Arrange the stretch of data below, from the line that contains "family: Passeridae" through the line that contains "common name: Large milkweed bug", as a two-column CSV with the headers rank and name. Give each line its own row, put each field in double quotes, and turn any line breaks into spaces.

━━━━━━━━━━

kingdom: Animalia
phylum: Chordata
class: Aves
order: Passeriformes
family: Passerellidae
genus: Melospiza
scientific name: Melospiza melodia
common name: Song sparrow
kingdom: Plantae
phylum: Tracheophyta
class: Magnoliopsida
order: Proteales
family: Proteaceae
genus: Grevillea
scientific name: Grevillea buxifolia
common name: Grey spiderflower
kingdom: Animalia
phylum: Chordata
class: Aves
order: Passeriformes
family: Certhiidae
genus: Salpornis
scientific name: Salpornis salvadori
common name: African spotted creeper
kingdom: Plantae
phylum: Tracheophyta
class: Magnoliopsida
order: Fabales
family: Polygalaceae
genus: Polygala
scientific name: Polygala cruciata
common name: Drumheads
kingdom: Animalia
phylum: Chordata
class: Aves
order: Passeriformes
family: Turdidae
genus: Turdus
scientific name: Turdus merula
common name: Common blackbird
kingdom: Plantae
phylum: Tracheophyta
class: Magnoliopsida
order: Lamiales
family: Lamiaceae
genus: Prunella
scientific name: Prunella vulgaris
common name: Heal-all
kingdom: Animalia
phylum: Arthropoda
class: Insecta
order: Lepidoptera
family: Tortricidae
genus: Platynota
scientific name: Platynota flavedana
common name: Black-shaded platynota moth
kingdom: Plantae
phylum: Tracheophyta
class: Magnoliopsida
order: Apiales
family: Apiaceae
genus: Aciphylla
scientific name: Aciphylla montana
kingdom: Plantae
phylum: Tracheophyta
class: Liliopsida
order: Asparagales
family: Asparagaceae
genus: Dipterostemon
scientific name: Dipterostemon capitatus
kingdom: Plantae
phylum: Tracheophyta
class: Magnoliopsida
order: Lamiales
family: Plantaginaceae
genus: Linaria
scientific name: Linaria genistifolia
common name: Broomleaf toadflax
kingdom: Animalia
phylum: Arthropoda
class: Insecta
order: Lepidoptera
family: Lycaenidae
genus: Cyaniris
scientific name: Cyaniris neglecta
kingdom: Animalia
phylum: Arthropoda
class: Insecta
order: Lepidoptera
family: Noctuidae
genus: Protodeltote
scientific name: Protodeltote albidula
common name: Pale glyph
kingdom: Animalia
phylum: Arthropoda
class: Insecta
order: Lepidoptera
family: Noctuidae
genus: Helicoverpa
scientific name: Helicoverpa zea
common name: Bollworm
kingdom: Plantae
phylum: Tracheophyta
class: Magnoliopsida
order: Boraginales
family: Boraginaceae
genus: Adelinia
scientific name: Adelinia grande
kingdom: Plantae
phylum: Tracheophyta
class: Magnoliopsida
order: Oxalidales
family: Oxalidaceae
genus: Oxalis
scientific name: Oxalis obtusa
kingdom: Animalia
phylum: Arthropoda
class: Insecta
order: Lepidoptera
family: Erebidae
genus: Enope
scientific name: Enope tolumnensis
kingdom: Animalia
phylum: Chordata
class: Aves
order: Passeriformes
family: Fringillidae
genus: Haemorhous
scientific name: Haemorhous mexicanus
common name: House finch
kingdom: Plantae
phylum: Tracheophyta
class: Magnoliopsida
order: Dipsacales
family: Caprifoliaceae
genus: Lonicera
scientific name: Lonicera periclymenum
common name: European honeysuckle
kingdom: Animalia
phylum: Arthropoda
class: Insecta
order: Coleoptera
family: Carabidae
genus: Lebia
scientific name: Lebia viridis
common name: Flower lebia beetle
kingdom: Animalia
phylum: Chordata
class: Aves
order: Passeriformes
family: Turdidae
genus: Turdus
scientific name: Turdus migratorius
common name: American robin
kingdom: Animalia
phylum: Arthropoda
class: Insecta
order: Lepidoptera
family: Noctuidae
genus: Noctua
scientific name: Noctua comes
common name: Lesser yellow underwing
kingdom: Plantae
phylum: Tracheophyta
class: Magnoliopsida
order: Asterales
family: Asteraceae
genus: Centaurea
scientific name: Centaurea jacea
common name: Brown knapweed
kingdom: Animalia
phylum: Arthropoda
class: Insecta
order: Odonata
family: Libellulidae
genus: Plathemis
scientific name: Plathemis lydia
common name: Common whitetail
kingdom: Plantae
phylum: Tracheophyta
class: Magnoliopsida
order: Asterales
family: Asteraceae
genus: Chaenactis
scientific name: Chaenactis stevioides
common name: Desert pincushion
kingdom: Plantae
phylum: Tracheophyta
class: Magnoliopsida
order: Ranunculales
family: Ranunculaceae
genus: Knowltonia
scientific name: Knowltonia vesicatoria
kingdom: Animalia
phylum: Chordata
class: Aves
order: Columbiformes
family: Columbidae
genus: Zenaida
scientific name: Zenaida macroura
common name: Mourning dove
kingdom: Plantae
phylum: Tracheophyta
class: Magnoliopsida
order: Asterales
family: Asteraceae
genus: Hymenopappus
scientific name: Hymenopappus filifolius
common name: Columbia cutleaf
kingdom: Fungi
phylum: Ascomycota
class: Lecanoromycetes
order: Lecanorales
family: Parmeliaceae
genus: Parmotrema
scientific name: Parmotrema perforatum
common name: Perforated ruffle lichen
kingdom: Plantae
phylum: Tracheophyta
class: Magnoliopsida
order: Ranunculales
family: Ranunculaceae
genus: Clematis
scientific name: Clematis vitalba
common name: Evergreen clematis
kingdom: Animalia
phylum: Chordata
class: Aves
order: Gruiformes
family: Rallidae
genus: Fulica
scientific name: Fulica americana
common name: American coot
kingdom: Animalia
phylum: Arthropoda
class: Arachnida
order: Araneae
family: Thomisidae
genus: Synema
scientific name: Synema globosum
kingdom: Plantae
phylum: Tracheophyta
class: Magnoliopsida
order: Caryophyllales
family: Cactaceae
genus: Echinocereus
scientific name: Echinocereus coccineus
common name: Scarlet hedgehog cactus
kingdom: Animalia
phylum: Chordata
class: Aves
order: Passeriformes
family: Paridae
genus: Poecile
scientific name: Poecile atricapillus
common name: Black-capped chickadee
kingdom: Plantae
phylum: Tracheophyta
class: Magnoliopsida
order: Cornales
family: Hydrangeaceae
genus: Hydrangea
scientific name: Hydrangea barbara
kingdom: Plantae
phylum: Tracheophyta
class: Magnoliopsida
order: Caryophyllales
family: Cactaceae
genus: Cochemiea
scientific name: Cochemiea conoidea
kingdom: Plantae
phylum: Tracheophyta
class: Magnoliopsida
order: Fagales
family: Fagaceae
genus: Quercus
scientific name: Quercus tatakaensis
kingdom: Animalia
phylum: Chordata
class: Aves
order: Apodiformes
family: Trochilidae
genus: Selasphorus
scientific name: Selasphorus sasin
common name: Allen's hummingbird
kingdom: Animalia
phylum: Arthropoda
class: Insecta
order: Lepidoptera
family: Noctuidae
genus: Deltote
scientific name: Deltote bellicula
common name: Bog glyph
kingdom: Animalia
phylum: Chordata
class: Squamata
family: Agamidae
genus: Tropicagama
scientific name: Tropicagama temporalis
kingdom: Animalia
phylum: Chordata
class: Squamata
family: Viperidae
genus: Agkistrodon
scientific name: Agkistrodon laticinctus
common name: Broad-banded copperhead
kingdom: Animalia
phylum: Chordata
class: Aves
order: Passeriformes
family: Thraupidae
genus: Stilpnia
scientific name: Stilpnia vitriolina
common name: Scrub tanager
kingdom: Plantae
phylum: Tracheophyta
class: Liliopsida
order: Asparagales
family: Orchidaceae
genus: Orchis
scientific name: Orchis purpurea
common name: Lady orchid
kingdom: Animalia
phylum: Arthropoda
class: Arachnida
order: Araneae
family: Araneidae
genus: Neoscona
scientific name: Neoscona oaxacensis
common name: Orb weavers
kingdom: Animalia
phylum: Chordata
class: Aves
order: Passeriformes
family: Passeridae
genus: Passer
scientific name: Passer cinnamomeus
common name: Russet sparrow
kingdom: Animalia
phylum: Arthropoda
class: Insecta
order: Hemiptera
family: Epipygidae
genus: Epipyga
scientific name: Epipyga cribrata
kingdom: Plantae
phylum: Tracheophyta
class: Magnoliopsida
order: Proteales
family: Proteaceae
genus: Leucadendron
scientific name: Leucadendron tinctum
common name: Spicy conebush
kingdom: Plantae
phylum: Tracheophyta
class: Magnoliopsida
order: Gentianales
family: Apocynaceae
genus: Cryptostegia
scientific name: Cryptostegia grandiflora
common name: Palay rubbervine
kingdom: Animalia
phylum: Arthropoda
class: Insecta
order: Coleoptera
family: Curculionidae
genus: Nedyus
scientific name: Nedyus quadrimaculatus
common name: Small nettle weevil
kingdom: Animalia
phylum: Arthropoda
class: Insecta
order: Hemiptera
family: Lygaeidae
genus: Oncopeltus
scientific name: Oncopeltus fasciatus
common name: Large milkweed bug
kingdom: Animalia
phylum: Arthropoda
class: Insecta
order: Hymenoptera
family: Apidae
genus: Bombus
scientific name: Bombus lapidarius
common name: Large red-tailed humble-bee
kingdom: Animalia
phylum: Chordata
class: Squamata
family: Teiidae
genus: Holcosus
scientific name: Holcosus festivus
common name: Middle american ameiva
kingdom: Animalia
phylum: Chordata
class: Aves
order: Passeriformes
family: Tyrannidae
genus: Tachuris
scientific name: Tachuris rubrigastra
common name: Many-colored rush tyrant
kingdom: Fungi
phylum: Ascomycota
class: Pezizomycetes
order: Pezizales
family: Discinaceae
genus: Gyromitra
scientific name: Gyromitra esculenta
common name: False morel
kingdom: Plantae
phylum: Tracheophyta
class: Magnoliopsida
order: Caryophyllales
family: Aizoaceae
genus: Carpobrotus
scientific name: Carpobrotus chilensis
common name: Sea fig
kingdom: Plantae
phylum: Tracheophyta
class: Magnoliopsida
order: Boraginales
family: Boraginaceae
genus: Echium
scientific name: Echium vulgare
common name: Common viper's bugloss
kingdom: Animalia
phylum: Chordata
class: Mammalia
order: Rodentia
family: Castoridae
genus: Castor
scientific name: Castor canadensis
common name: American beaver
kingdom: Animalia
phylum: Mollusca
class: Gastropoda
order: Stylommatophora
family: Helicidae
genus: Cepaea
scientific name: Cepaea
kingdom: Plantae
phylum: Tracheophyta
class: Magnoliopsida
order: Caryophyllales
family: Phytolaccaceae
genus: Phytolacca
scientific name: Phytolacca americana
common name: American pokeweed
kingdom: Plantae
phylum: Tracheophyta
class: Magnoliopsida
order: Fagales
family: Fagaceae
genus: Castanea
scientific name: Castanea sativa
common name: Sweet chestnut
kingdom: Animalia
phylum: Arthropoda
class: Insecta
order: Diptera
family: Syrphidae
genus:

━━━━━━━━━━

▸ Worked solution:
rank,name
"family:","Passeridae"
"genus:","Passer"
"scientific name:","Passer cinnamomeus"
"common name:","Russet sparrow"
"kingdom:","Animalia"
"phylum:","Arthropoda"
"class:","Insecta"
"order:","Hemiptera"
"family:","Epipygidae"
"genus:","Epipyga"
"scientific name:","Epipyga cribrata"
"kingdom:","Plantae"
"phylum:","Tracheophyta"
"class:","Magnoliopsida"
"order:","Proteales"
"family:","Proteaceae"
"genus:","Leucadendron"
"scientific name:","Leucadendron tinctum"
"common name:","Spicy conebush"
"kingdom:","Plantae"
"phylum:","Tracheophyta"
"class:","Magnoliopsida"
"order:","Gentianales"
"family:","Apocynaceae"
"genus:","Cryptostegia"
"scientific name:","Cryptostegia grandiflora"
"common name:","Palay rubbervine"
"kingdom:","Animalia"
"phylum:","Arthropoda"
"class:","Insecta"
"order:","Coleoptera"
"family:","Curculionidae"
"genus:","Nedyus"
"scientific name:","Nedyus quadrimaculatus"
"common name:","Small nettle weevil"
"kingdom:","Animalia"
"phylum:","Arthropoda"
"class:","Insecta"
"order:","Hemiptera"
"family:","Lygaeidae"
"genus:","Oncopeltus"
"scientific name:","Oncopeltus fasciatus"
"common name:","Large milkweed bug"